Take the listing below and print exactly the lines starting at the line containing "right ear: (235, 115)" and ending at the line containing "left wrist: (529, 167)", both ends included, and no others.

### Supplied material
--*--

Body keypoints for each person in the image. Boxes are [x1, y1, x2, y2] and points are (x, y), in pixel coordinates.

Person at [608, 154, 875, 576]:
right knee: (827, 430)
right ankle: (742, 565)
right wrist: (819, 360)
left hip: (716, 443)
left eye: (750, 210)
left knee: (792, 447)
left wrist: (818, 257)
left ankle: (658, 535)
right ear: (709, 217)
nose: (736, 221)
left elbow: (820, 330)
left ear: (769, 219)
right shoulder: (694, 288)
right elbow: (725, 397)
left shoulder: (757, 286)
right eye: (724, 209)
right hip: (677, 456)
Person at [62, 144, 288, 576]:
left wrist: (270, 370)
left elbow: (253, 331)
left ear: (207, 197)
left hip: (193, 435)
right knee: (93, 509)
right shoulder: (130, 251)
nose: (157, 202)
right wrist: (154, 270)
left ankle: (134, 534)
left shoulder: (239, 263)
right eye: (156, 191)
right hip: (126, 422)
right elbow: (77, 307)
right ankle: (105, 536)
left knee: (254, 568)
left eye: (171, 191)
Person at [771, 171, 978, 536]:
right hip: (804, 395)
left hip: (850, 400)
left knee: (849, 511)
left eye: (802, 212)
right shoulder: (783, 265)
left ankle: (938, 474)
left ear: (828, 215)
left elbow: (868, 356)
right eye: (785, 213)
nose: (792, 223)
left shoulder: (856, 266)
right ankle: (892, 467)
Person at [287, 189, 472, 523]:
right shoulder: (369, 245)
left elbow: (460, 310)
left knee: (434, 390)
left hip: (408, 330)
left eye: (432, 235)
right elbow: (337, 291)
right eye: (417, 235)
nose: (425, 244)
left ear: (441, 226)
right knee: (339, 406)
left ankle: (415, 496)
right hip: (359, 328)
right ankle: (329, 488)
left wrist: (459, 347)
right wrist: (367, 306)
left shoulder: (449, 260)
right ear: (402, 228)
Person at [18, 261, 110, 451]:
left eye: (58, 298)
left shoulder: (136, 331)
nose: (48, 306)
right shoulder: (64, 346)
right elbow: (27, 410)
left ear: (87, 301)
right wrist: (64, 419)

--*--

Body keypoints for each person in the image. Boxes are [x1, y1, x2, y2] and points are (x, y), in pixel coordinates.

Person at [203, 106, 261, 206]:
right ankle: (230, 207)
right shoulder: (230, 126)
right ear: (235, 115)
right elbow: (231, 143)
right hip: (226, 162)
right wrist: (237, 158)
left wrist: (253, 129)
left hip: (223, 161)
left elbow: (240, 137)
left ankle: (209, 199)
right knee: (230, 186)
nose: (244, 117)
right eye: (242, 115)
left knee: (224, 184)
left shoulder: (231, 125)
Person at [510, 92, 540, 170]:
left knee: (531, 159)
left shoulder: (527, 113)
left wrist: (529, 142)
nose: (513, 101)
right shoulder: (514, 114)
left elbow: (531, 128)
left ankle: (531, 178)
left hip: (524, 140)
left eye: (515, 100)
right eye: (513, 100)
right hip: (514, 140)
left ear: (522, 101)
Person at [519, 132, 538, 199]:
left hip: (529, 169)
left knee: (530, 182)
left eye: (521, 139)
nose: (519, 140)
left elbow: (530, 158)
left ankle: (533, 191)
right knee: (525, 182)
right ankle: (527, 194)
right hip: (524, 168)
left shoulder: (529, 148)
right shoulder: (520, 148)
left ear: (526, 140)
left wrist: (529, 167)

--*--

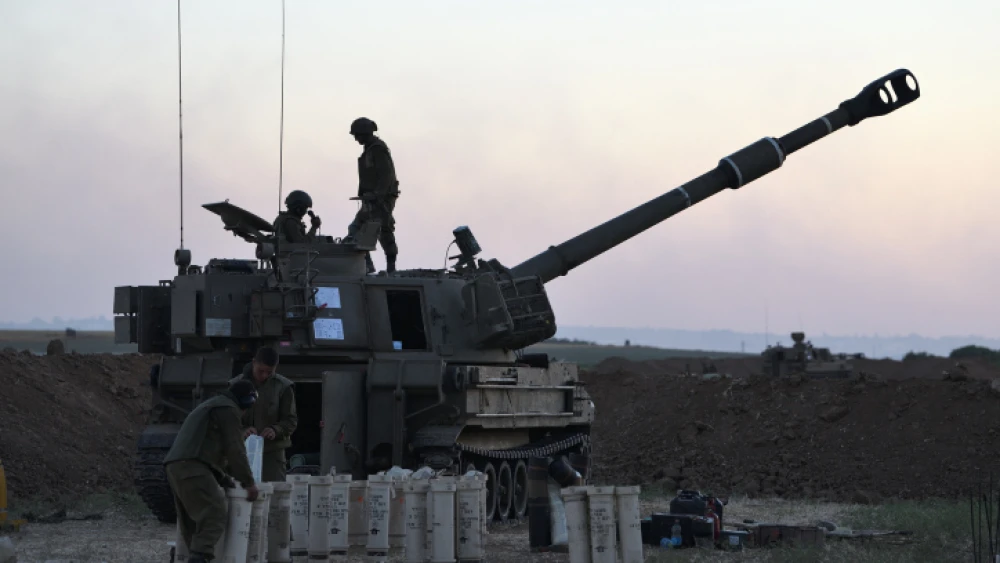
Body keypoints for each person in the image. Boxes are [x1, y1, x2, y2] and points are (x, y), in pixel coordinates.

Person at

--*--

### Answer space
right ear: (235, 115)
right elbow: (231, 143)
right hip: (226, 162)
right wrist: (237, 158)
left wrist: (253, 129)
left hip: (223, 161)
left elbow: (240, 137)
left ankle: (209, 199)
right knee: (230, 186)
nose: (244, 117)
right eye: (242, 115)
left knee: (224, 184)
left shoulder: (231, 125)
Person at [510, 92, 540, 170]:
left knee: (531, 159)
left shoulder: (527, 113)
left wrist: (529, 142)
nose: (513, 101)
right shoulder: (514, 114)
left elbow: (531, 128)
left ankle: (531, 178)
left hip: (524, 140)
left eye: (515, 100)
right eye: (513, 100)
right hip: (514, 140)
left ear: (522, 101)
Person at [519, 132, 538, 199]:
left hip: (529, 169)
left knee: (530, 182)
left eye: (521, 139)
nose: (519, 140)
left elbow: (530, 158)
left ankle: (533, 191)
right knee: (525, 182)
right ankle: (527, 194)
right hip: (524, 168)
left shoulder: (529, 148)
right shoulder: (520, 148)
left ear: (526, 140)
left wrist: (529, 167)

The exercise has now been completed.